DÉTOURNEMENT DE LA NOTION DE CINÉMA D’AUTEUR

Par Serge Siritzky

Une des caractéristiques du cinéma en France est la priorité qu’il donne à la diversité des films proposés au public. C’est un objectif essentiel qui repose sur l’idée que la Culture ne peut se limiter à sa dimension économique. Le bon fonctionnement de l’Économie repose en effet sur la juste concurrence des entreprises, les plus performantes éliminant les moins performantes et, ce, au profit des consommateurs.
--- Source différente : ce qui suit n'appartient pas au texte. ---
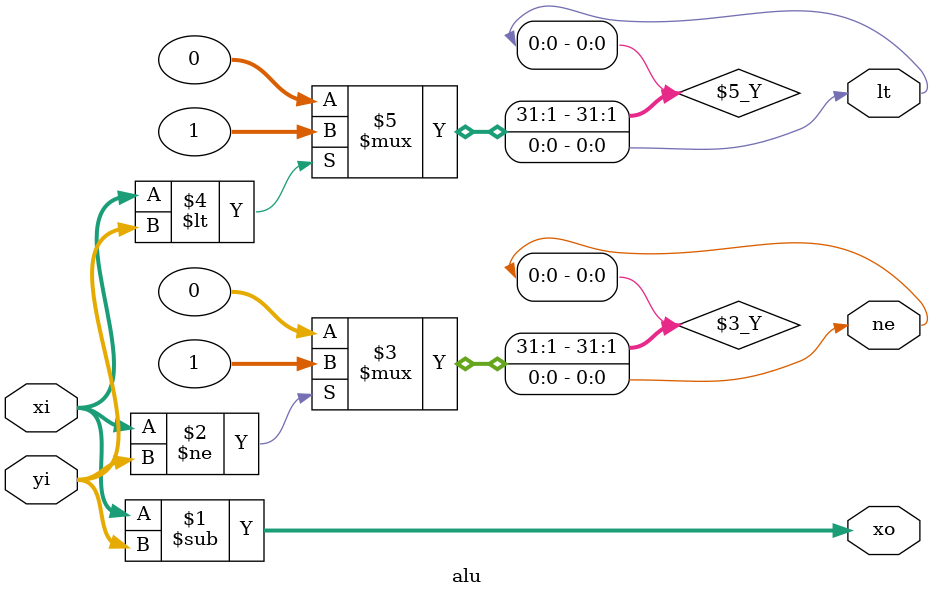
<source format=sv>

`timescale 1 ns / 1 ns

module  alu (
  input logic unsigned [15:0] xi, yi,
  output logic unsigned [15:0] xo,
  output logic ne, lt );

  assign  xo = xi - yi;

  assign  ne = ( xi != yi ) ? 1 : 0;

  assign  lt = ( xi < yi ) ? 1 : 0;

endmodule

</source>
Au contraire, la Culture repose sur la possibilité offerte aux citoyens d’accéder à l’offre culturelle la plus diversifiée possible, ce qui les enrichit C’est notamment sur ce principe que fonctionnent nos salles de cinéma art et essai. C’est ce même principe que la France a fait reconnaitre par l’Union Européenne et qui lui a permis de mettre en place tout son écosystème de soutien à son cinéma et son audiovisuel.
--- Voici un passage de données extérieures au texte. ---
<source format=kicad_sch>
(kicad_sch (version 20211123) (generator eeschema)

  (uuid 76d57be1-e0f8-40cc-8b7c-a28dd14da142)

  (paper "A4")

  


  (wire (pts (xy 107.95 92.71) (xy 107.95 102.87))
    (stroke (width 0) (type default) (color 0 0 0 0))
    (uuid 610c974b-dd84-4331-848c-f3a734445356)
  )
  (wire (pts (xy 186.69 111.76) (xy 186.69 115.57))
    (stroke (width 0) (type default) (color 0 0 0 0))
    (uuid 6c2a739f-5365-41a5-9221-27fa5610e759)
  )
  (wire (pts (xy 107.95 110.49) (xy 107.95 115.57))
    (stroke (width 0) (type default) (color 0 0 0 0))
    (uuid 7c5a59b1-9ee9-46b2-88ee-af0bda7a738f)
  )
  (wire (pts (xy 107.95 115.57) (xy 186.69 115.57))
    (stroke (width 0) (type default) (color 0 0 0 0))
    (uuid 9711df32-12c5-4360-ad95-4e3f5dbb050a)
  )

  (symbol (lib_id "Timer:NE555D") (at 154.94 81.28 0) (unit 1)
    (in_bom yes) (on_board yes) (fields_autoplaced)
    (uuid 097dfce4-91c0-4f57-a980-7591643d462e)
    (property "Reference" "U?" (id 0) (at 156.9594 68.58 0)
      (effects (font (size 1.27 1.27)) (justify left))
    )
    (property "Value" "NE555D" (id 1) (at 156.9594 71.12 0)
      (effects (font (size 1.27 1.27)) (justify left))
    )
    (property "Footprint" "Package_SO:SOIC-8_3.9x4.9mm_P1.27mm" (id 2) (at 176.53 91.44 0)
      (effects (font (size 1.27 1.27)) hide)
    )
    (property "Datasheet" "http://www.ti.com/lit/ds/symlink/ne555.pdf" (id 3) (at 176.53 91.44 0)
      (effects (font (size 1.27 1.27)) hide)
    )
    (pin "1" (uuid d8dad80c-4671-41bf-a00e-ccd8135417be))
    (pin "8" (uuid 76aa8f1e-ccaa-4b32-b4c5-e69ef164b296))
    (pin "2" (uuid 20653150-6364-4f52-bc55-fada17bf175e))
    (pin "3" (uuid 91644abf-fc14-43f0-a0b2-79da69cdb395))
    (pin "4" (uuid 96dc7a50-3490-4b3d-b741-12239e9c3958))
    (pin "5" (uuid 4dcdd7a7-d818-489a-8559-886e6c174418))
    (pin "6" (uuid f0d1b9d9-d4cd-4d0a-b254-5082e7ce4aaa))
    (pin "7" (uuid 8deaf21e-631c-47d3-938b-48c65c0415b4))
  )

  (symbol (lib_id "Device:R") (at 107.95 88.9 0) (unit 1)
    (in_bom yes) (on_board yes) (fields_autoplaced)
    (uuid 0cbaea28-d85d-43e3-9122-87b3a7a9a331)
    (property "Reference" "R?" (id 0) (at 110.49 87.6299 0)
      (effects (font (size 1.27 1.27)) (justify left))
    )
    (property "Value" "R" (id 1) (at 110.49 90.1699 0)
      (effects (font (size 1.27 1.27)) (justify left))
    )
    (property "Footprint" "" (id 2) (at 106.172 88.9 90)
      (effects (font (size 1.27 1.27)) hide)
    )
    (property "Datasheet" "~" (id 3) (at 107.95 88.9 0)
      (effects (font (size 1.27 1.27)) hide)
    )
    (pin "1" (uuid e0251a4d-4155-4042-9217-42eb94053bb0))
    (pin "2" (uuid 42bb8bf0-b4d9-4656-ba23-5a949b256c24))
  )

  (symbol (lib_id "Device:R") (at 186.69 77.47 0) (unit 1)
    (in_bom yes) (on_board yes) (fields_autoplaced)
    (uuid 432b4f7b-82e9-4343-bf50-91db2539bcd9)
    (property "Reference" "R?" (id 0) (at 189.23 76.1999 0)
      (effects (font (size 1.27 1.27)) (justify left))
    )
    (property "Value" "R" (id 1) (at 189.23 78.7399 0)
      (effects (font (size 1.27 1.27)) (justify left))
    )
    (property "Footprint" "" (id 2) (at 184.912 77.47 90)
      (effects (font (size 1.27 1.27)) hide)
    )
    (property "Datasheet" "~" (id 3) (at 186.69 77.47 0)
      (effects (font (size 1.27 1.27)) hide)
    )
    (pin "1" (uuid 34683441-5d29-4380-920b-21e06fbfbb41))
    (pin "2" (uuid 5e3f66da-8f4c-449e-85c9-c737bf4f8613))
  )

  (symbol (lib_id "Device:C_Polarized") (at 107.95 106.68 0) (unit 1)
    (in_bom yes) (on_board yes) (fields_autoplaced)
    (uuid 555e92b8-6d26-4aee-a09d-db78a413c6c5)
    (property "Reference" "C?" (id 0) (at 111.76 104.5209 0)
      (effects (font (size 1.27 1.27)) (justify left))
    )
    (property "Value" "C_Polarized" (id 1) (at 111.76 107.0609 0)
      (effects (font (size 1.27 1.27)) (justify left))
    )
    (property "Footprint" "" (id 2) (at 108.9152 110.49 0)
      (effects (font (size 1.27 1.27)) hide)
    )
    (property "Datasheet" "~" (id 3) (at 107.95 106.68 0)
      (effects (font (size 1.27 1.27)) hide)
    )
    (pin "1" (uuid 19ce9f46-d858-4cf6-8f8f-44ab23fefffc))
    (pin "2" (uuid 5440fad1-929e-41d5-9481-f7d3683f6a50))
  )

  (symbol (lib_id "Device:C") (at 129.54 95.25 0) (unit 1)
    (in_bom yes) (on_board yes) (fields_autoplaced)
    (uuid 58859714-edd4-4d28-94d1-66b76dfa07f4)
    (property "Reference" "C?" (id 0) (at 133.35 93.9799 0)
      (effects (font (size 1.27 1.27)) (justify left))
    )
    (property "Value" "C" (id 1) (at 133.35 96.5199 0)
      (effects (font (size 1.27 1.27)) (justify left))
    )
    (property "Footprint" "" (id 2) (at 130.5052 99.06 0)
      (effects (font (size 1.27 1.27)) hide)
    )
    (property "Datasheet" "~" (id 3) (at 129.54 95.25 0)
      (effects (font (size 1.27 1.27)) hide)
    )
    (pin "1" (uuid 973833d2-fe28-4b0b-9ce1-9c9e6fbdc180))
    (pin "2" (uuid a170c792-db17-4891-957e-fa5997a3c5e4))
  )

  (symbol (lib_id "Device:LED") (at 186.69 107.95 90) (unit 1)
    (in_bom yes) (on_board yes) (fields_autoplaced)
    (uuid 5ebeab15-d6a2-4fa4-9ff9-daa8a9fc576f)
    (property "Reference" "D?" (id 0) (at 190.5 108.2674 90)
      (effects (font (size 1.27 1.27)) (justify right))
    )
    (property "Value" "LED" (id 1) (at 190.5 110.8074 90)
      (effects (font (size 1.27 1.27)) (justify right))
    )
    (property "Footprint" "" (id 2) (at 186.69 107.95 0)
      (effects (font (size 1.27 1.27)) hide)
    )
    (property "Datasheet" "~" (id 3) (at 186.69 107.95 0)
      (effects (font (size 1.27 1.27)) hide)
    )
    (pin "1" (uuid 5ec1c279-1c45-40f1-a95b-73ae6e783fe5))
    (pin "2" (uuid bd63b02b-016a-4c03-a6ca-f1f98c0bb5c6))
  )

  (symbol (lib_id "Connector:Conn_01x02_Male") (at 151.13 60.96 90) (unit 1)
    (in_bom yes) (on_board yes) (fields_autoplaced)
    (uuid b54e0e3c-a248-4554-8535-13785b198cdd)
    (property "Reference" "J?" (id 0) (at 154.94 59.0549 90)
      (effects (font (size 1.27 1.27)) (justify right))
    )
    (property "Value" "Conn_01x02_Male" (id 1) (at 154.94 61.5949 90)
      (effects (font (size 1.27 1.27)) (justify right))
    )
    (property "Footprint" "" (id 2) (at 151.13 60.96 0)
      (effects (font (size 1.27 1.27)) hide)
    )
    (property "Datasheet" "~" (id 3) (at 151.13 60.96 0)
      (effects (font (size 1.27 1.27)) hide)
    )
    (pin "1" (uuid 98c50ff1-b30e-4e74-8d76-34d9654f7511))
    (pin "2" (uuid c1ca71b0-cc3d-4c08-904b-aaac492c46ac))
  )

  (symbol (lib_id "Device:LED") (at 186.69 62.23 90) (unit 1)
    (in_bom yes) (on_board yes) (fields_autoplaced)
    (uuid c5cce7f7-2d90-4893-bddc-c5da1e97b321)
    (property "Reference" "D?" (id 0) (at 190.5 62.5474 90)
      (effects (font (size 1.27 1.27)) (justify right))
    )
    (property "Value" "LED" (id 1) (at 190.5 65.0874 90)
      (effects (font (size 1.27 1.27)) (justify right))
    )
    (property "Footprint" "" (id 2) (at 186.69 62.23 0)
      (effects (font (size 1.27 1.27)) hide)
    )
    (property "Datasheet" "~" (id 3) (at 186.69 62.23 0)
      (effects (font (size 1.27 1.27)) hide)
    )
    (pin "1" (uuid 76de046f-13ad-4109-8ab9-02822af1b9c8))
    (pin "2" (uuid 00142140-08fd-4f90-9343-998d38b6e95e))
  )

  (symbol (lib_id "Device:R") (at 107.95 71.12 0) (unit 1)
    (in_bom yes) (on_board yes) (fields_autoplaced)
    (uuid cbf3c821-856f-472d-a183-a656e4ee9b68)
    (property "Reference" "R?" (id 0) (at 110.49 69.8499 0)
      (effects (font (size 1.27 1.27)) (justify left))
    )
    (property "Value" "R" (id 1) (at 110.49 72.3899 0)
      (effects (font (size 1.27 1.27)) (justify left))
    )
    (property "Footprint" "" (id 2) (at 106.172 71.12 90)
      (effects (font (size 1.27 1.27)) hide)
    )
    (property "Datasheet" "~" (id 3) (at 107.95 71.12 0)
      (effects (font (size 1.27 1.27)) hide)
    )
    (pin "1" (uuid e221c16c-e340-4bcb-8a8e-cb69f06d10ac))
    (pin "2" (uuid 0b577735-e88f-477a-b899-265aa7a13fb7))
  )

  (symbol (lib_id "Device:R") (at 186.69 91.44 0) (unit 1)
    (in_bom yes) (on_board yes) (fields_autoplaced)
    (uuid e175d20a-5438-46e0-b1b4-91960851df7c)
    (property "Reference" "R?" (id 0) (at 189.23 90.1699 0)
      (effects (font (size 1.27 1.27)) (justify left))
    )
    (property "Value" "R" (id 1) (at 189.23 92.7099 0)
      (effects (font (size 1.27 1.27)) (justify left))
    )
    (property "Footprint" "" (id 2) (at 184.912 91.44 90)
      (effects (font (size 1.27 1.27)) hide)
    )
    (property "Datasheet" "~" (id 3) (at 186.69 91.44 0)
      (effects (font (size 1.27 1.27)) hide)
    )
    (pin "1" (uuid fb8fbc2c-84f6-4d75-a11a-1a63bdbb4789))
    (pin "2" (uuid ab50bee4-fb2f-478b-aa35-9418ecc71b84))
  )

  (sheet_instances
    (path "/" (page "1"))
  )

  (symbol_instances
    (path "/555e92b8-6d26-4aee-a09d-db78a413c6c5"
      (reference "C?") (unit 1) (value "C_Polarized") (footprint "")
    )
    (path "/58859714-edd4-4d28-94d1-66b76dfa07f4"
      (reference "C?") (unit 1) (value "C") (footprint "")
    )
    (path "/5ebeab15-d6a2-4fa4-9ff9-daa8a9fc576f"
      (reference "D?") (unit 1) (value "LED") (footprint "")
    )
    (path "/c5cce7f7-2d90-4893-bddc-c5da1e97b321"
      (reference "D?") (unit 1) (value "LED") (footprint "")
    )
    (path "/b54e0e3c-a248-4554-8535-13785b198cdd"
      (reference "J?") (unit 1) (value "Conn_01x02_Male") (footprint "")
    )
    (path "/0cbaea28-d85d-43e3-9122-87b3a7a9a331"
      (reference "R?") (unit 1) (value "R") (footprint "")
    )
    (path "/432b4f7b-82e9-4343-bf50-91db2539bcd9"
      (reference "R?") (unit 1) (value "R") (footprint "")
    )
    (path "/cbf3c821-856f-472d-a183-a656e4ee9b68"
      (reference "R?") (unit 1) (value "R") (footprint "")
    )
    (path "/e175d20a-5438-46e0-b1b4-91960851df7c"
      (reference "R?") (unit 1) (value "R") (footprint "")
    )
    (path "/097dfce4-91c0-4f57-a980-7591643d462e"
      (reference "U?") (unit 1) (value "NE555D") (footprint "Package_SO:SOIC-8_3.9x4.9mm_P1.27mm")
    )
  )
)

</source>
Dans ce cadre s’est imposé la notion de cinéma d’auteur, chaque oeuvre exprimant le point de vue particulier de son auteur, tant par son contenu et que par sa réalisation.

Sans se soucier de savoir si cela peut intéresser un public

Mais, petit à petit, et à mesure que les moyens affectés au cinéma ont augmenté, la notion d’auteur a souvent été détournée de sa raison d’être. Pour certains professionnels du secteur, chaque « auteur » doit avoir les moyens d’exprimer ce qu’il a envi, comme il en a envi et sans se soucier de savoir si cela peut intéresser un public. Ce point de vue, qui est aussi celui de critiques dont la vocation est pourtant d’éclairer le public sur la diversité de films à voir, va même jusqu’à considérer qu’un film qui dispose de gros moyens et qui attire un public important, notamment parce qu’il est très distrayant, ne peut être considéré comme l’œuvre digne d’intérêt. Ce serait par exemple le cas d’«Avatar 2». Qu’il raconte une histoire passionnante illustrant des enjeux comme la biodiversité, l’environnement ou les méfaits de la volonté de domination de l’homme et que sa mise en scène soit spectaculaire, le disqualifierait à priori.

Cet exemple ne serait que risible s’il ne reflétait la conception d’un certain nombre de films français et la tendance à l’augmentation de leur nombre.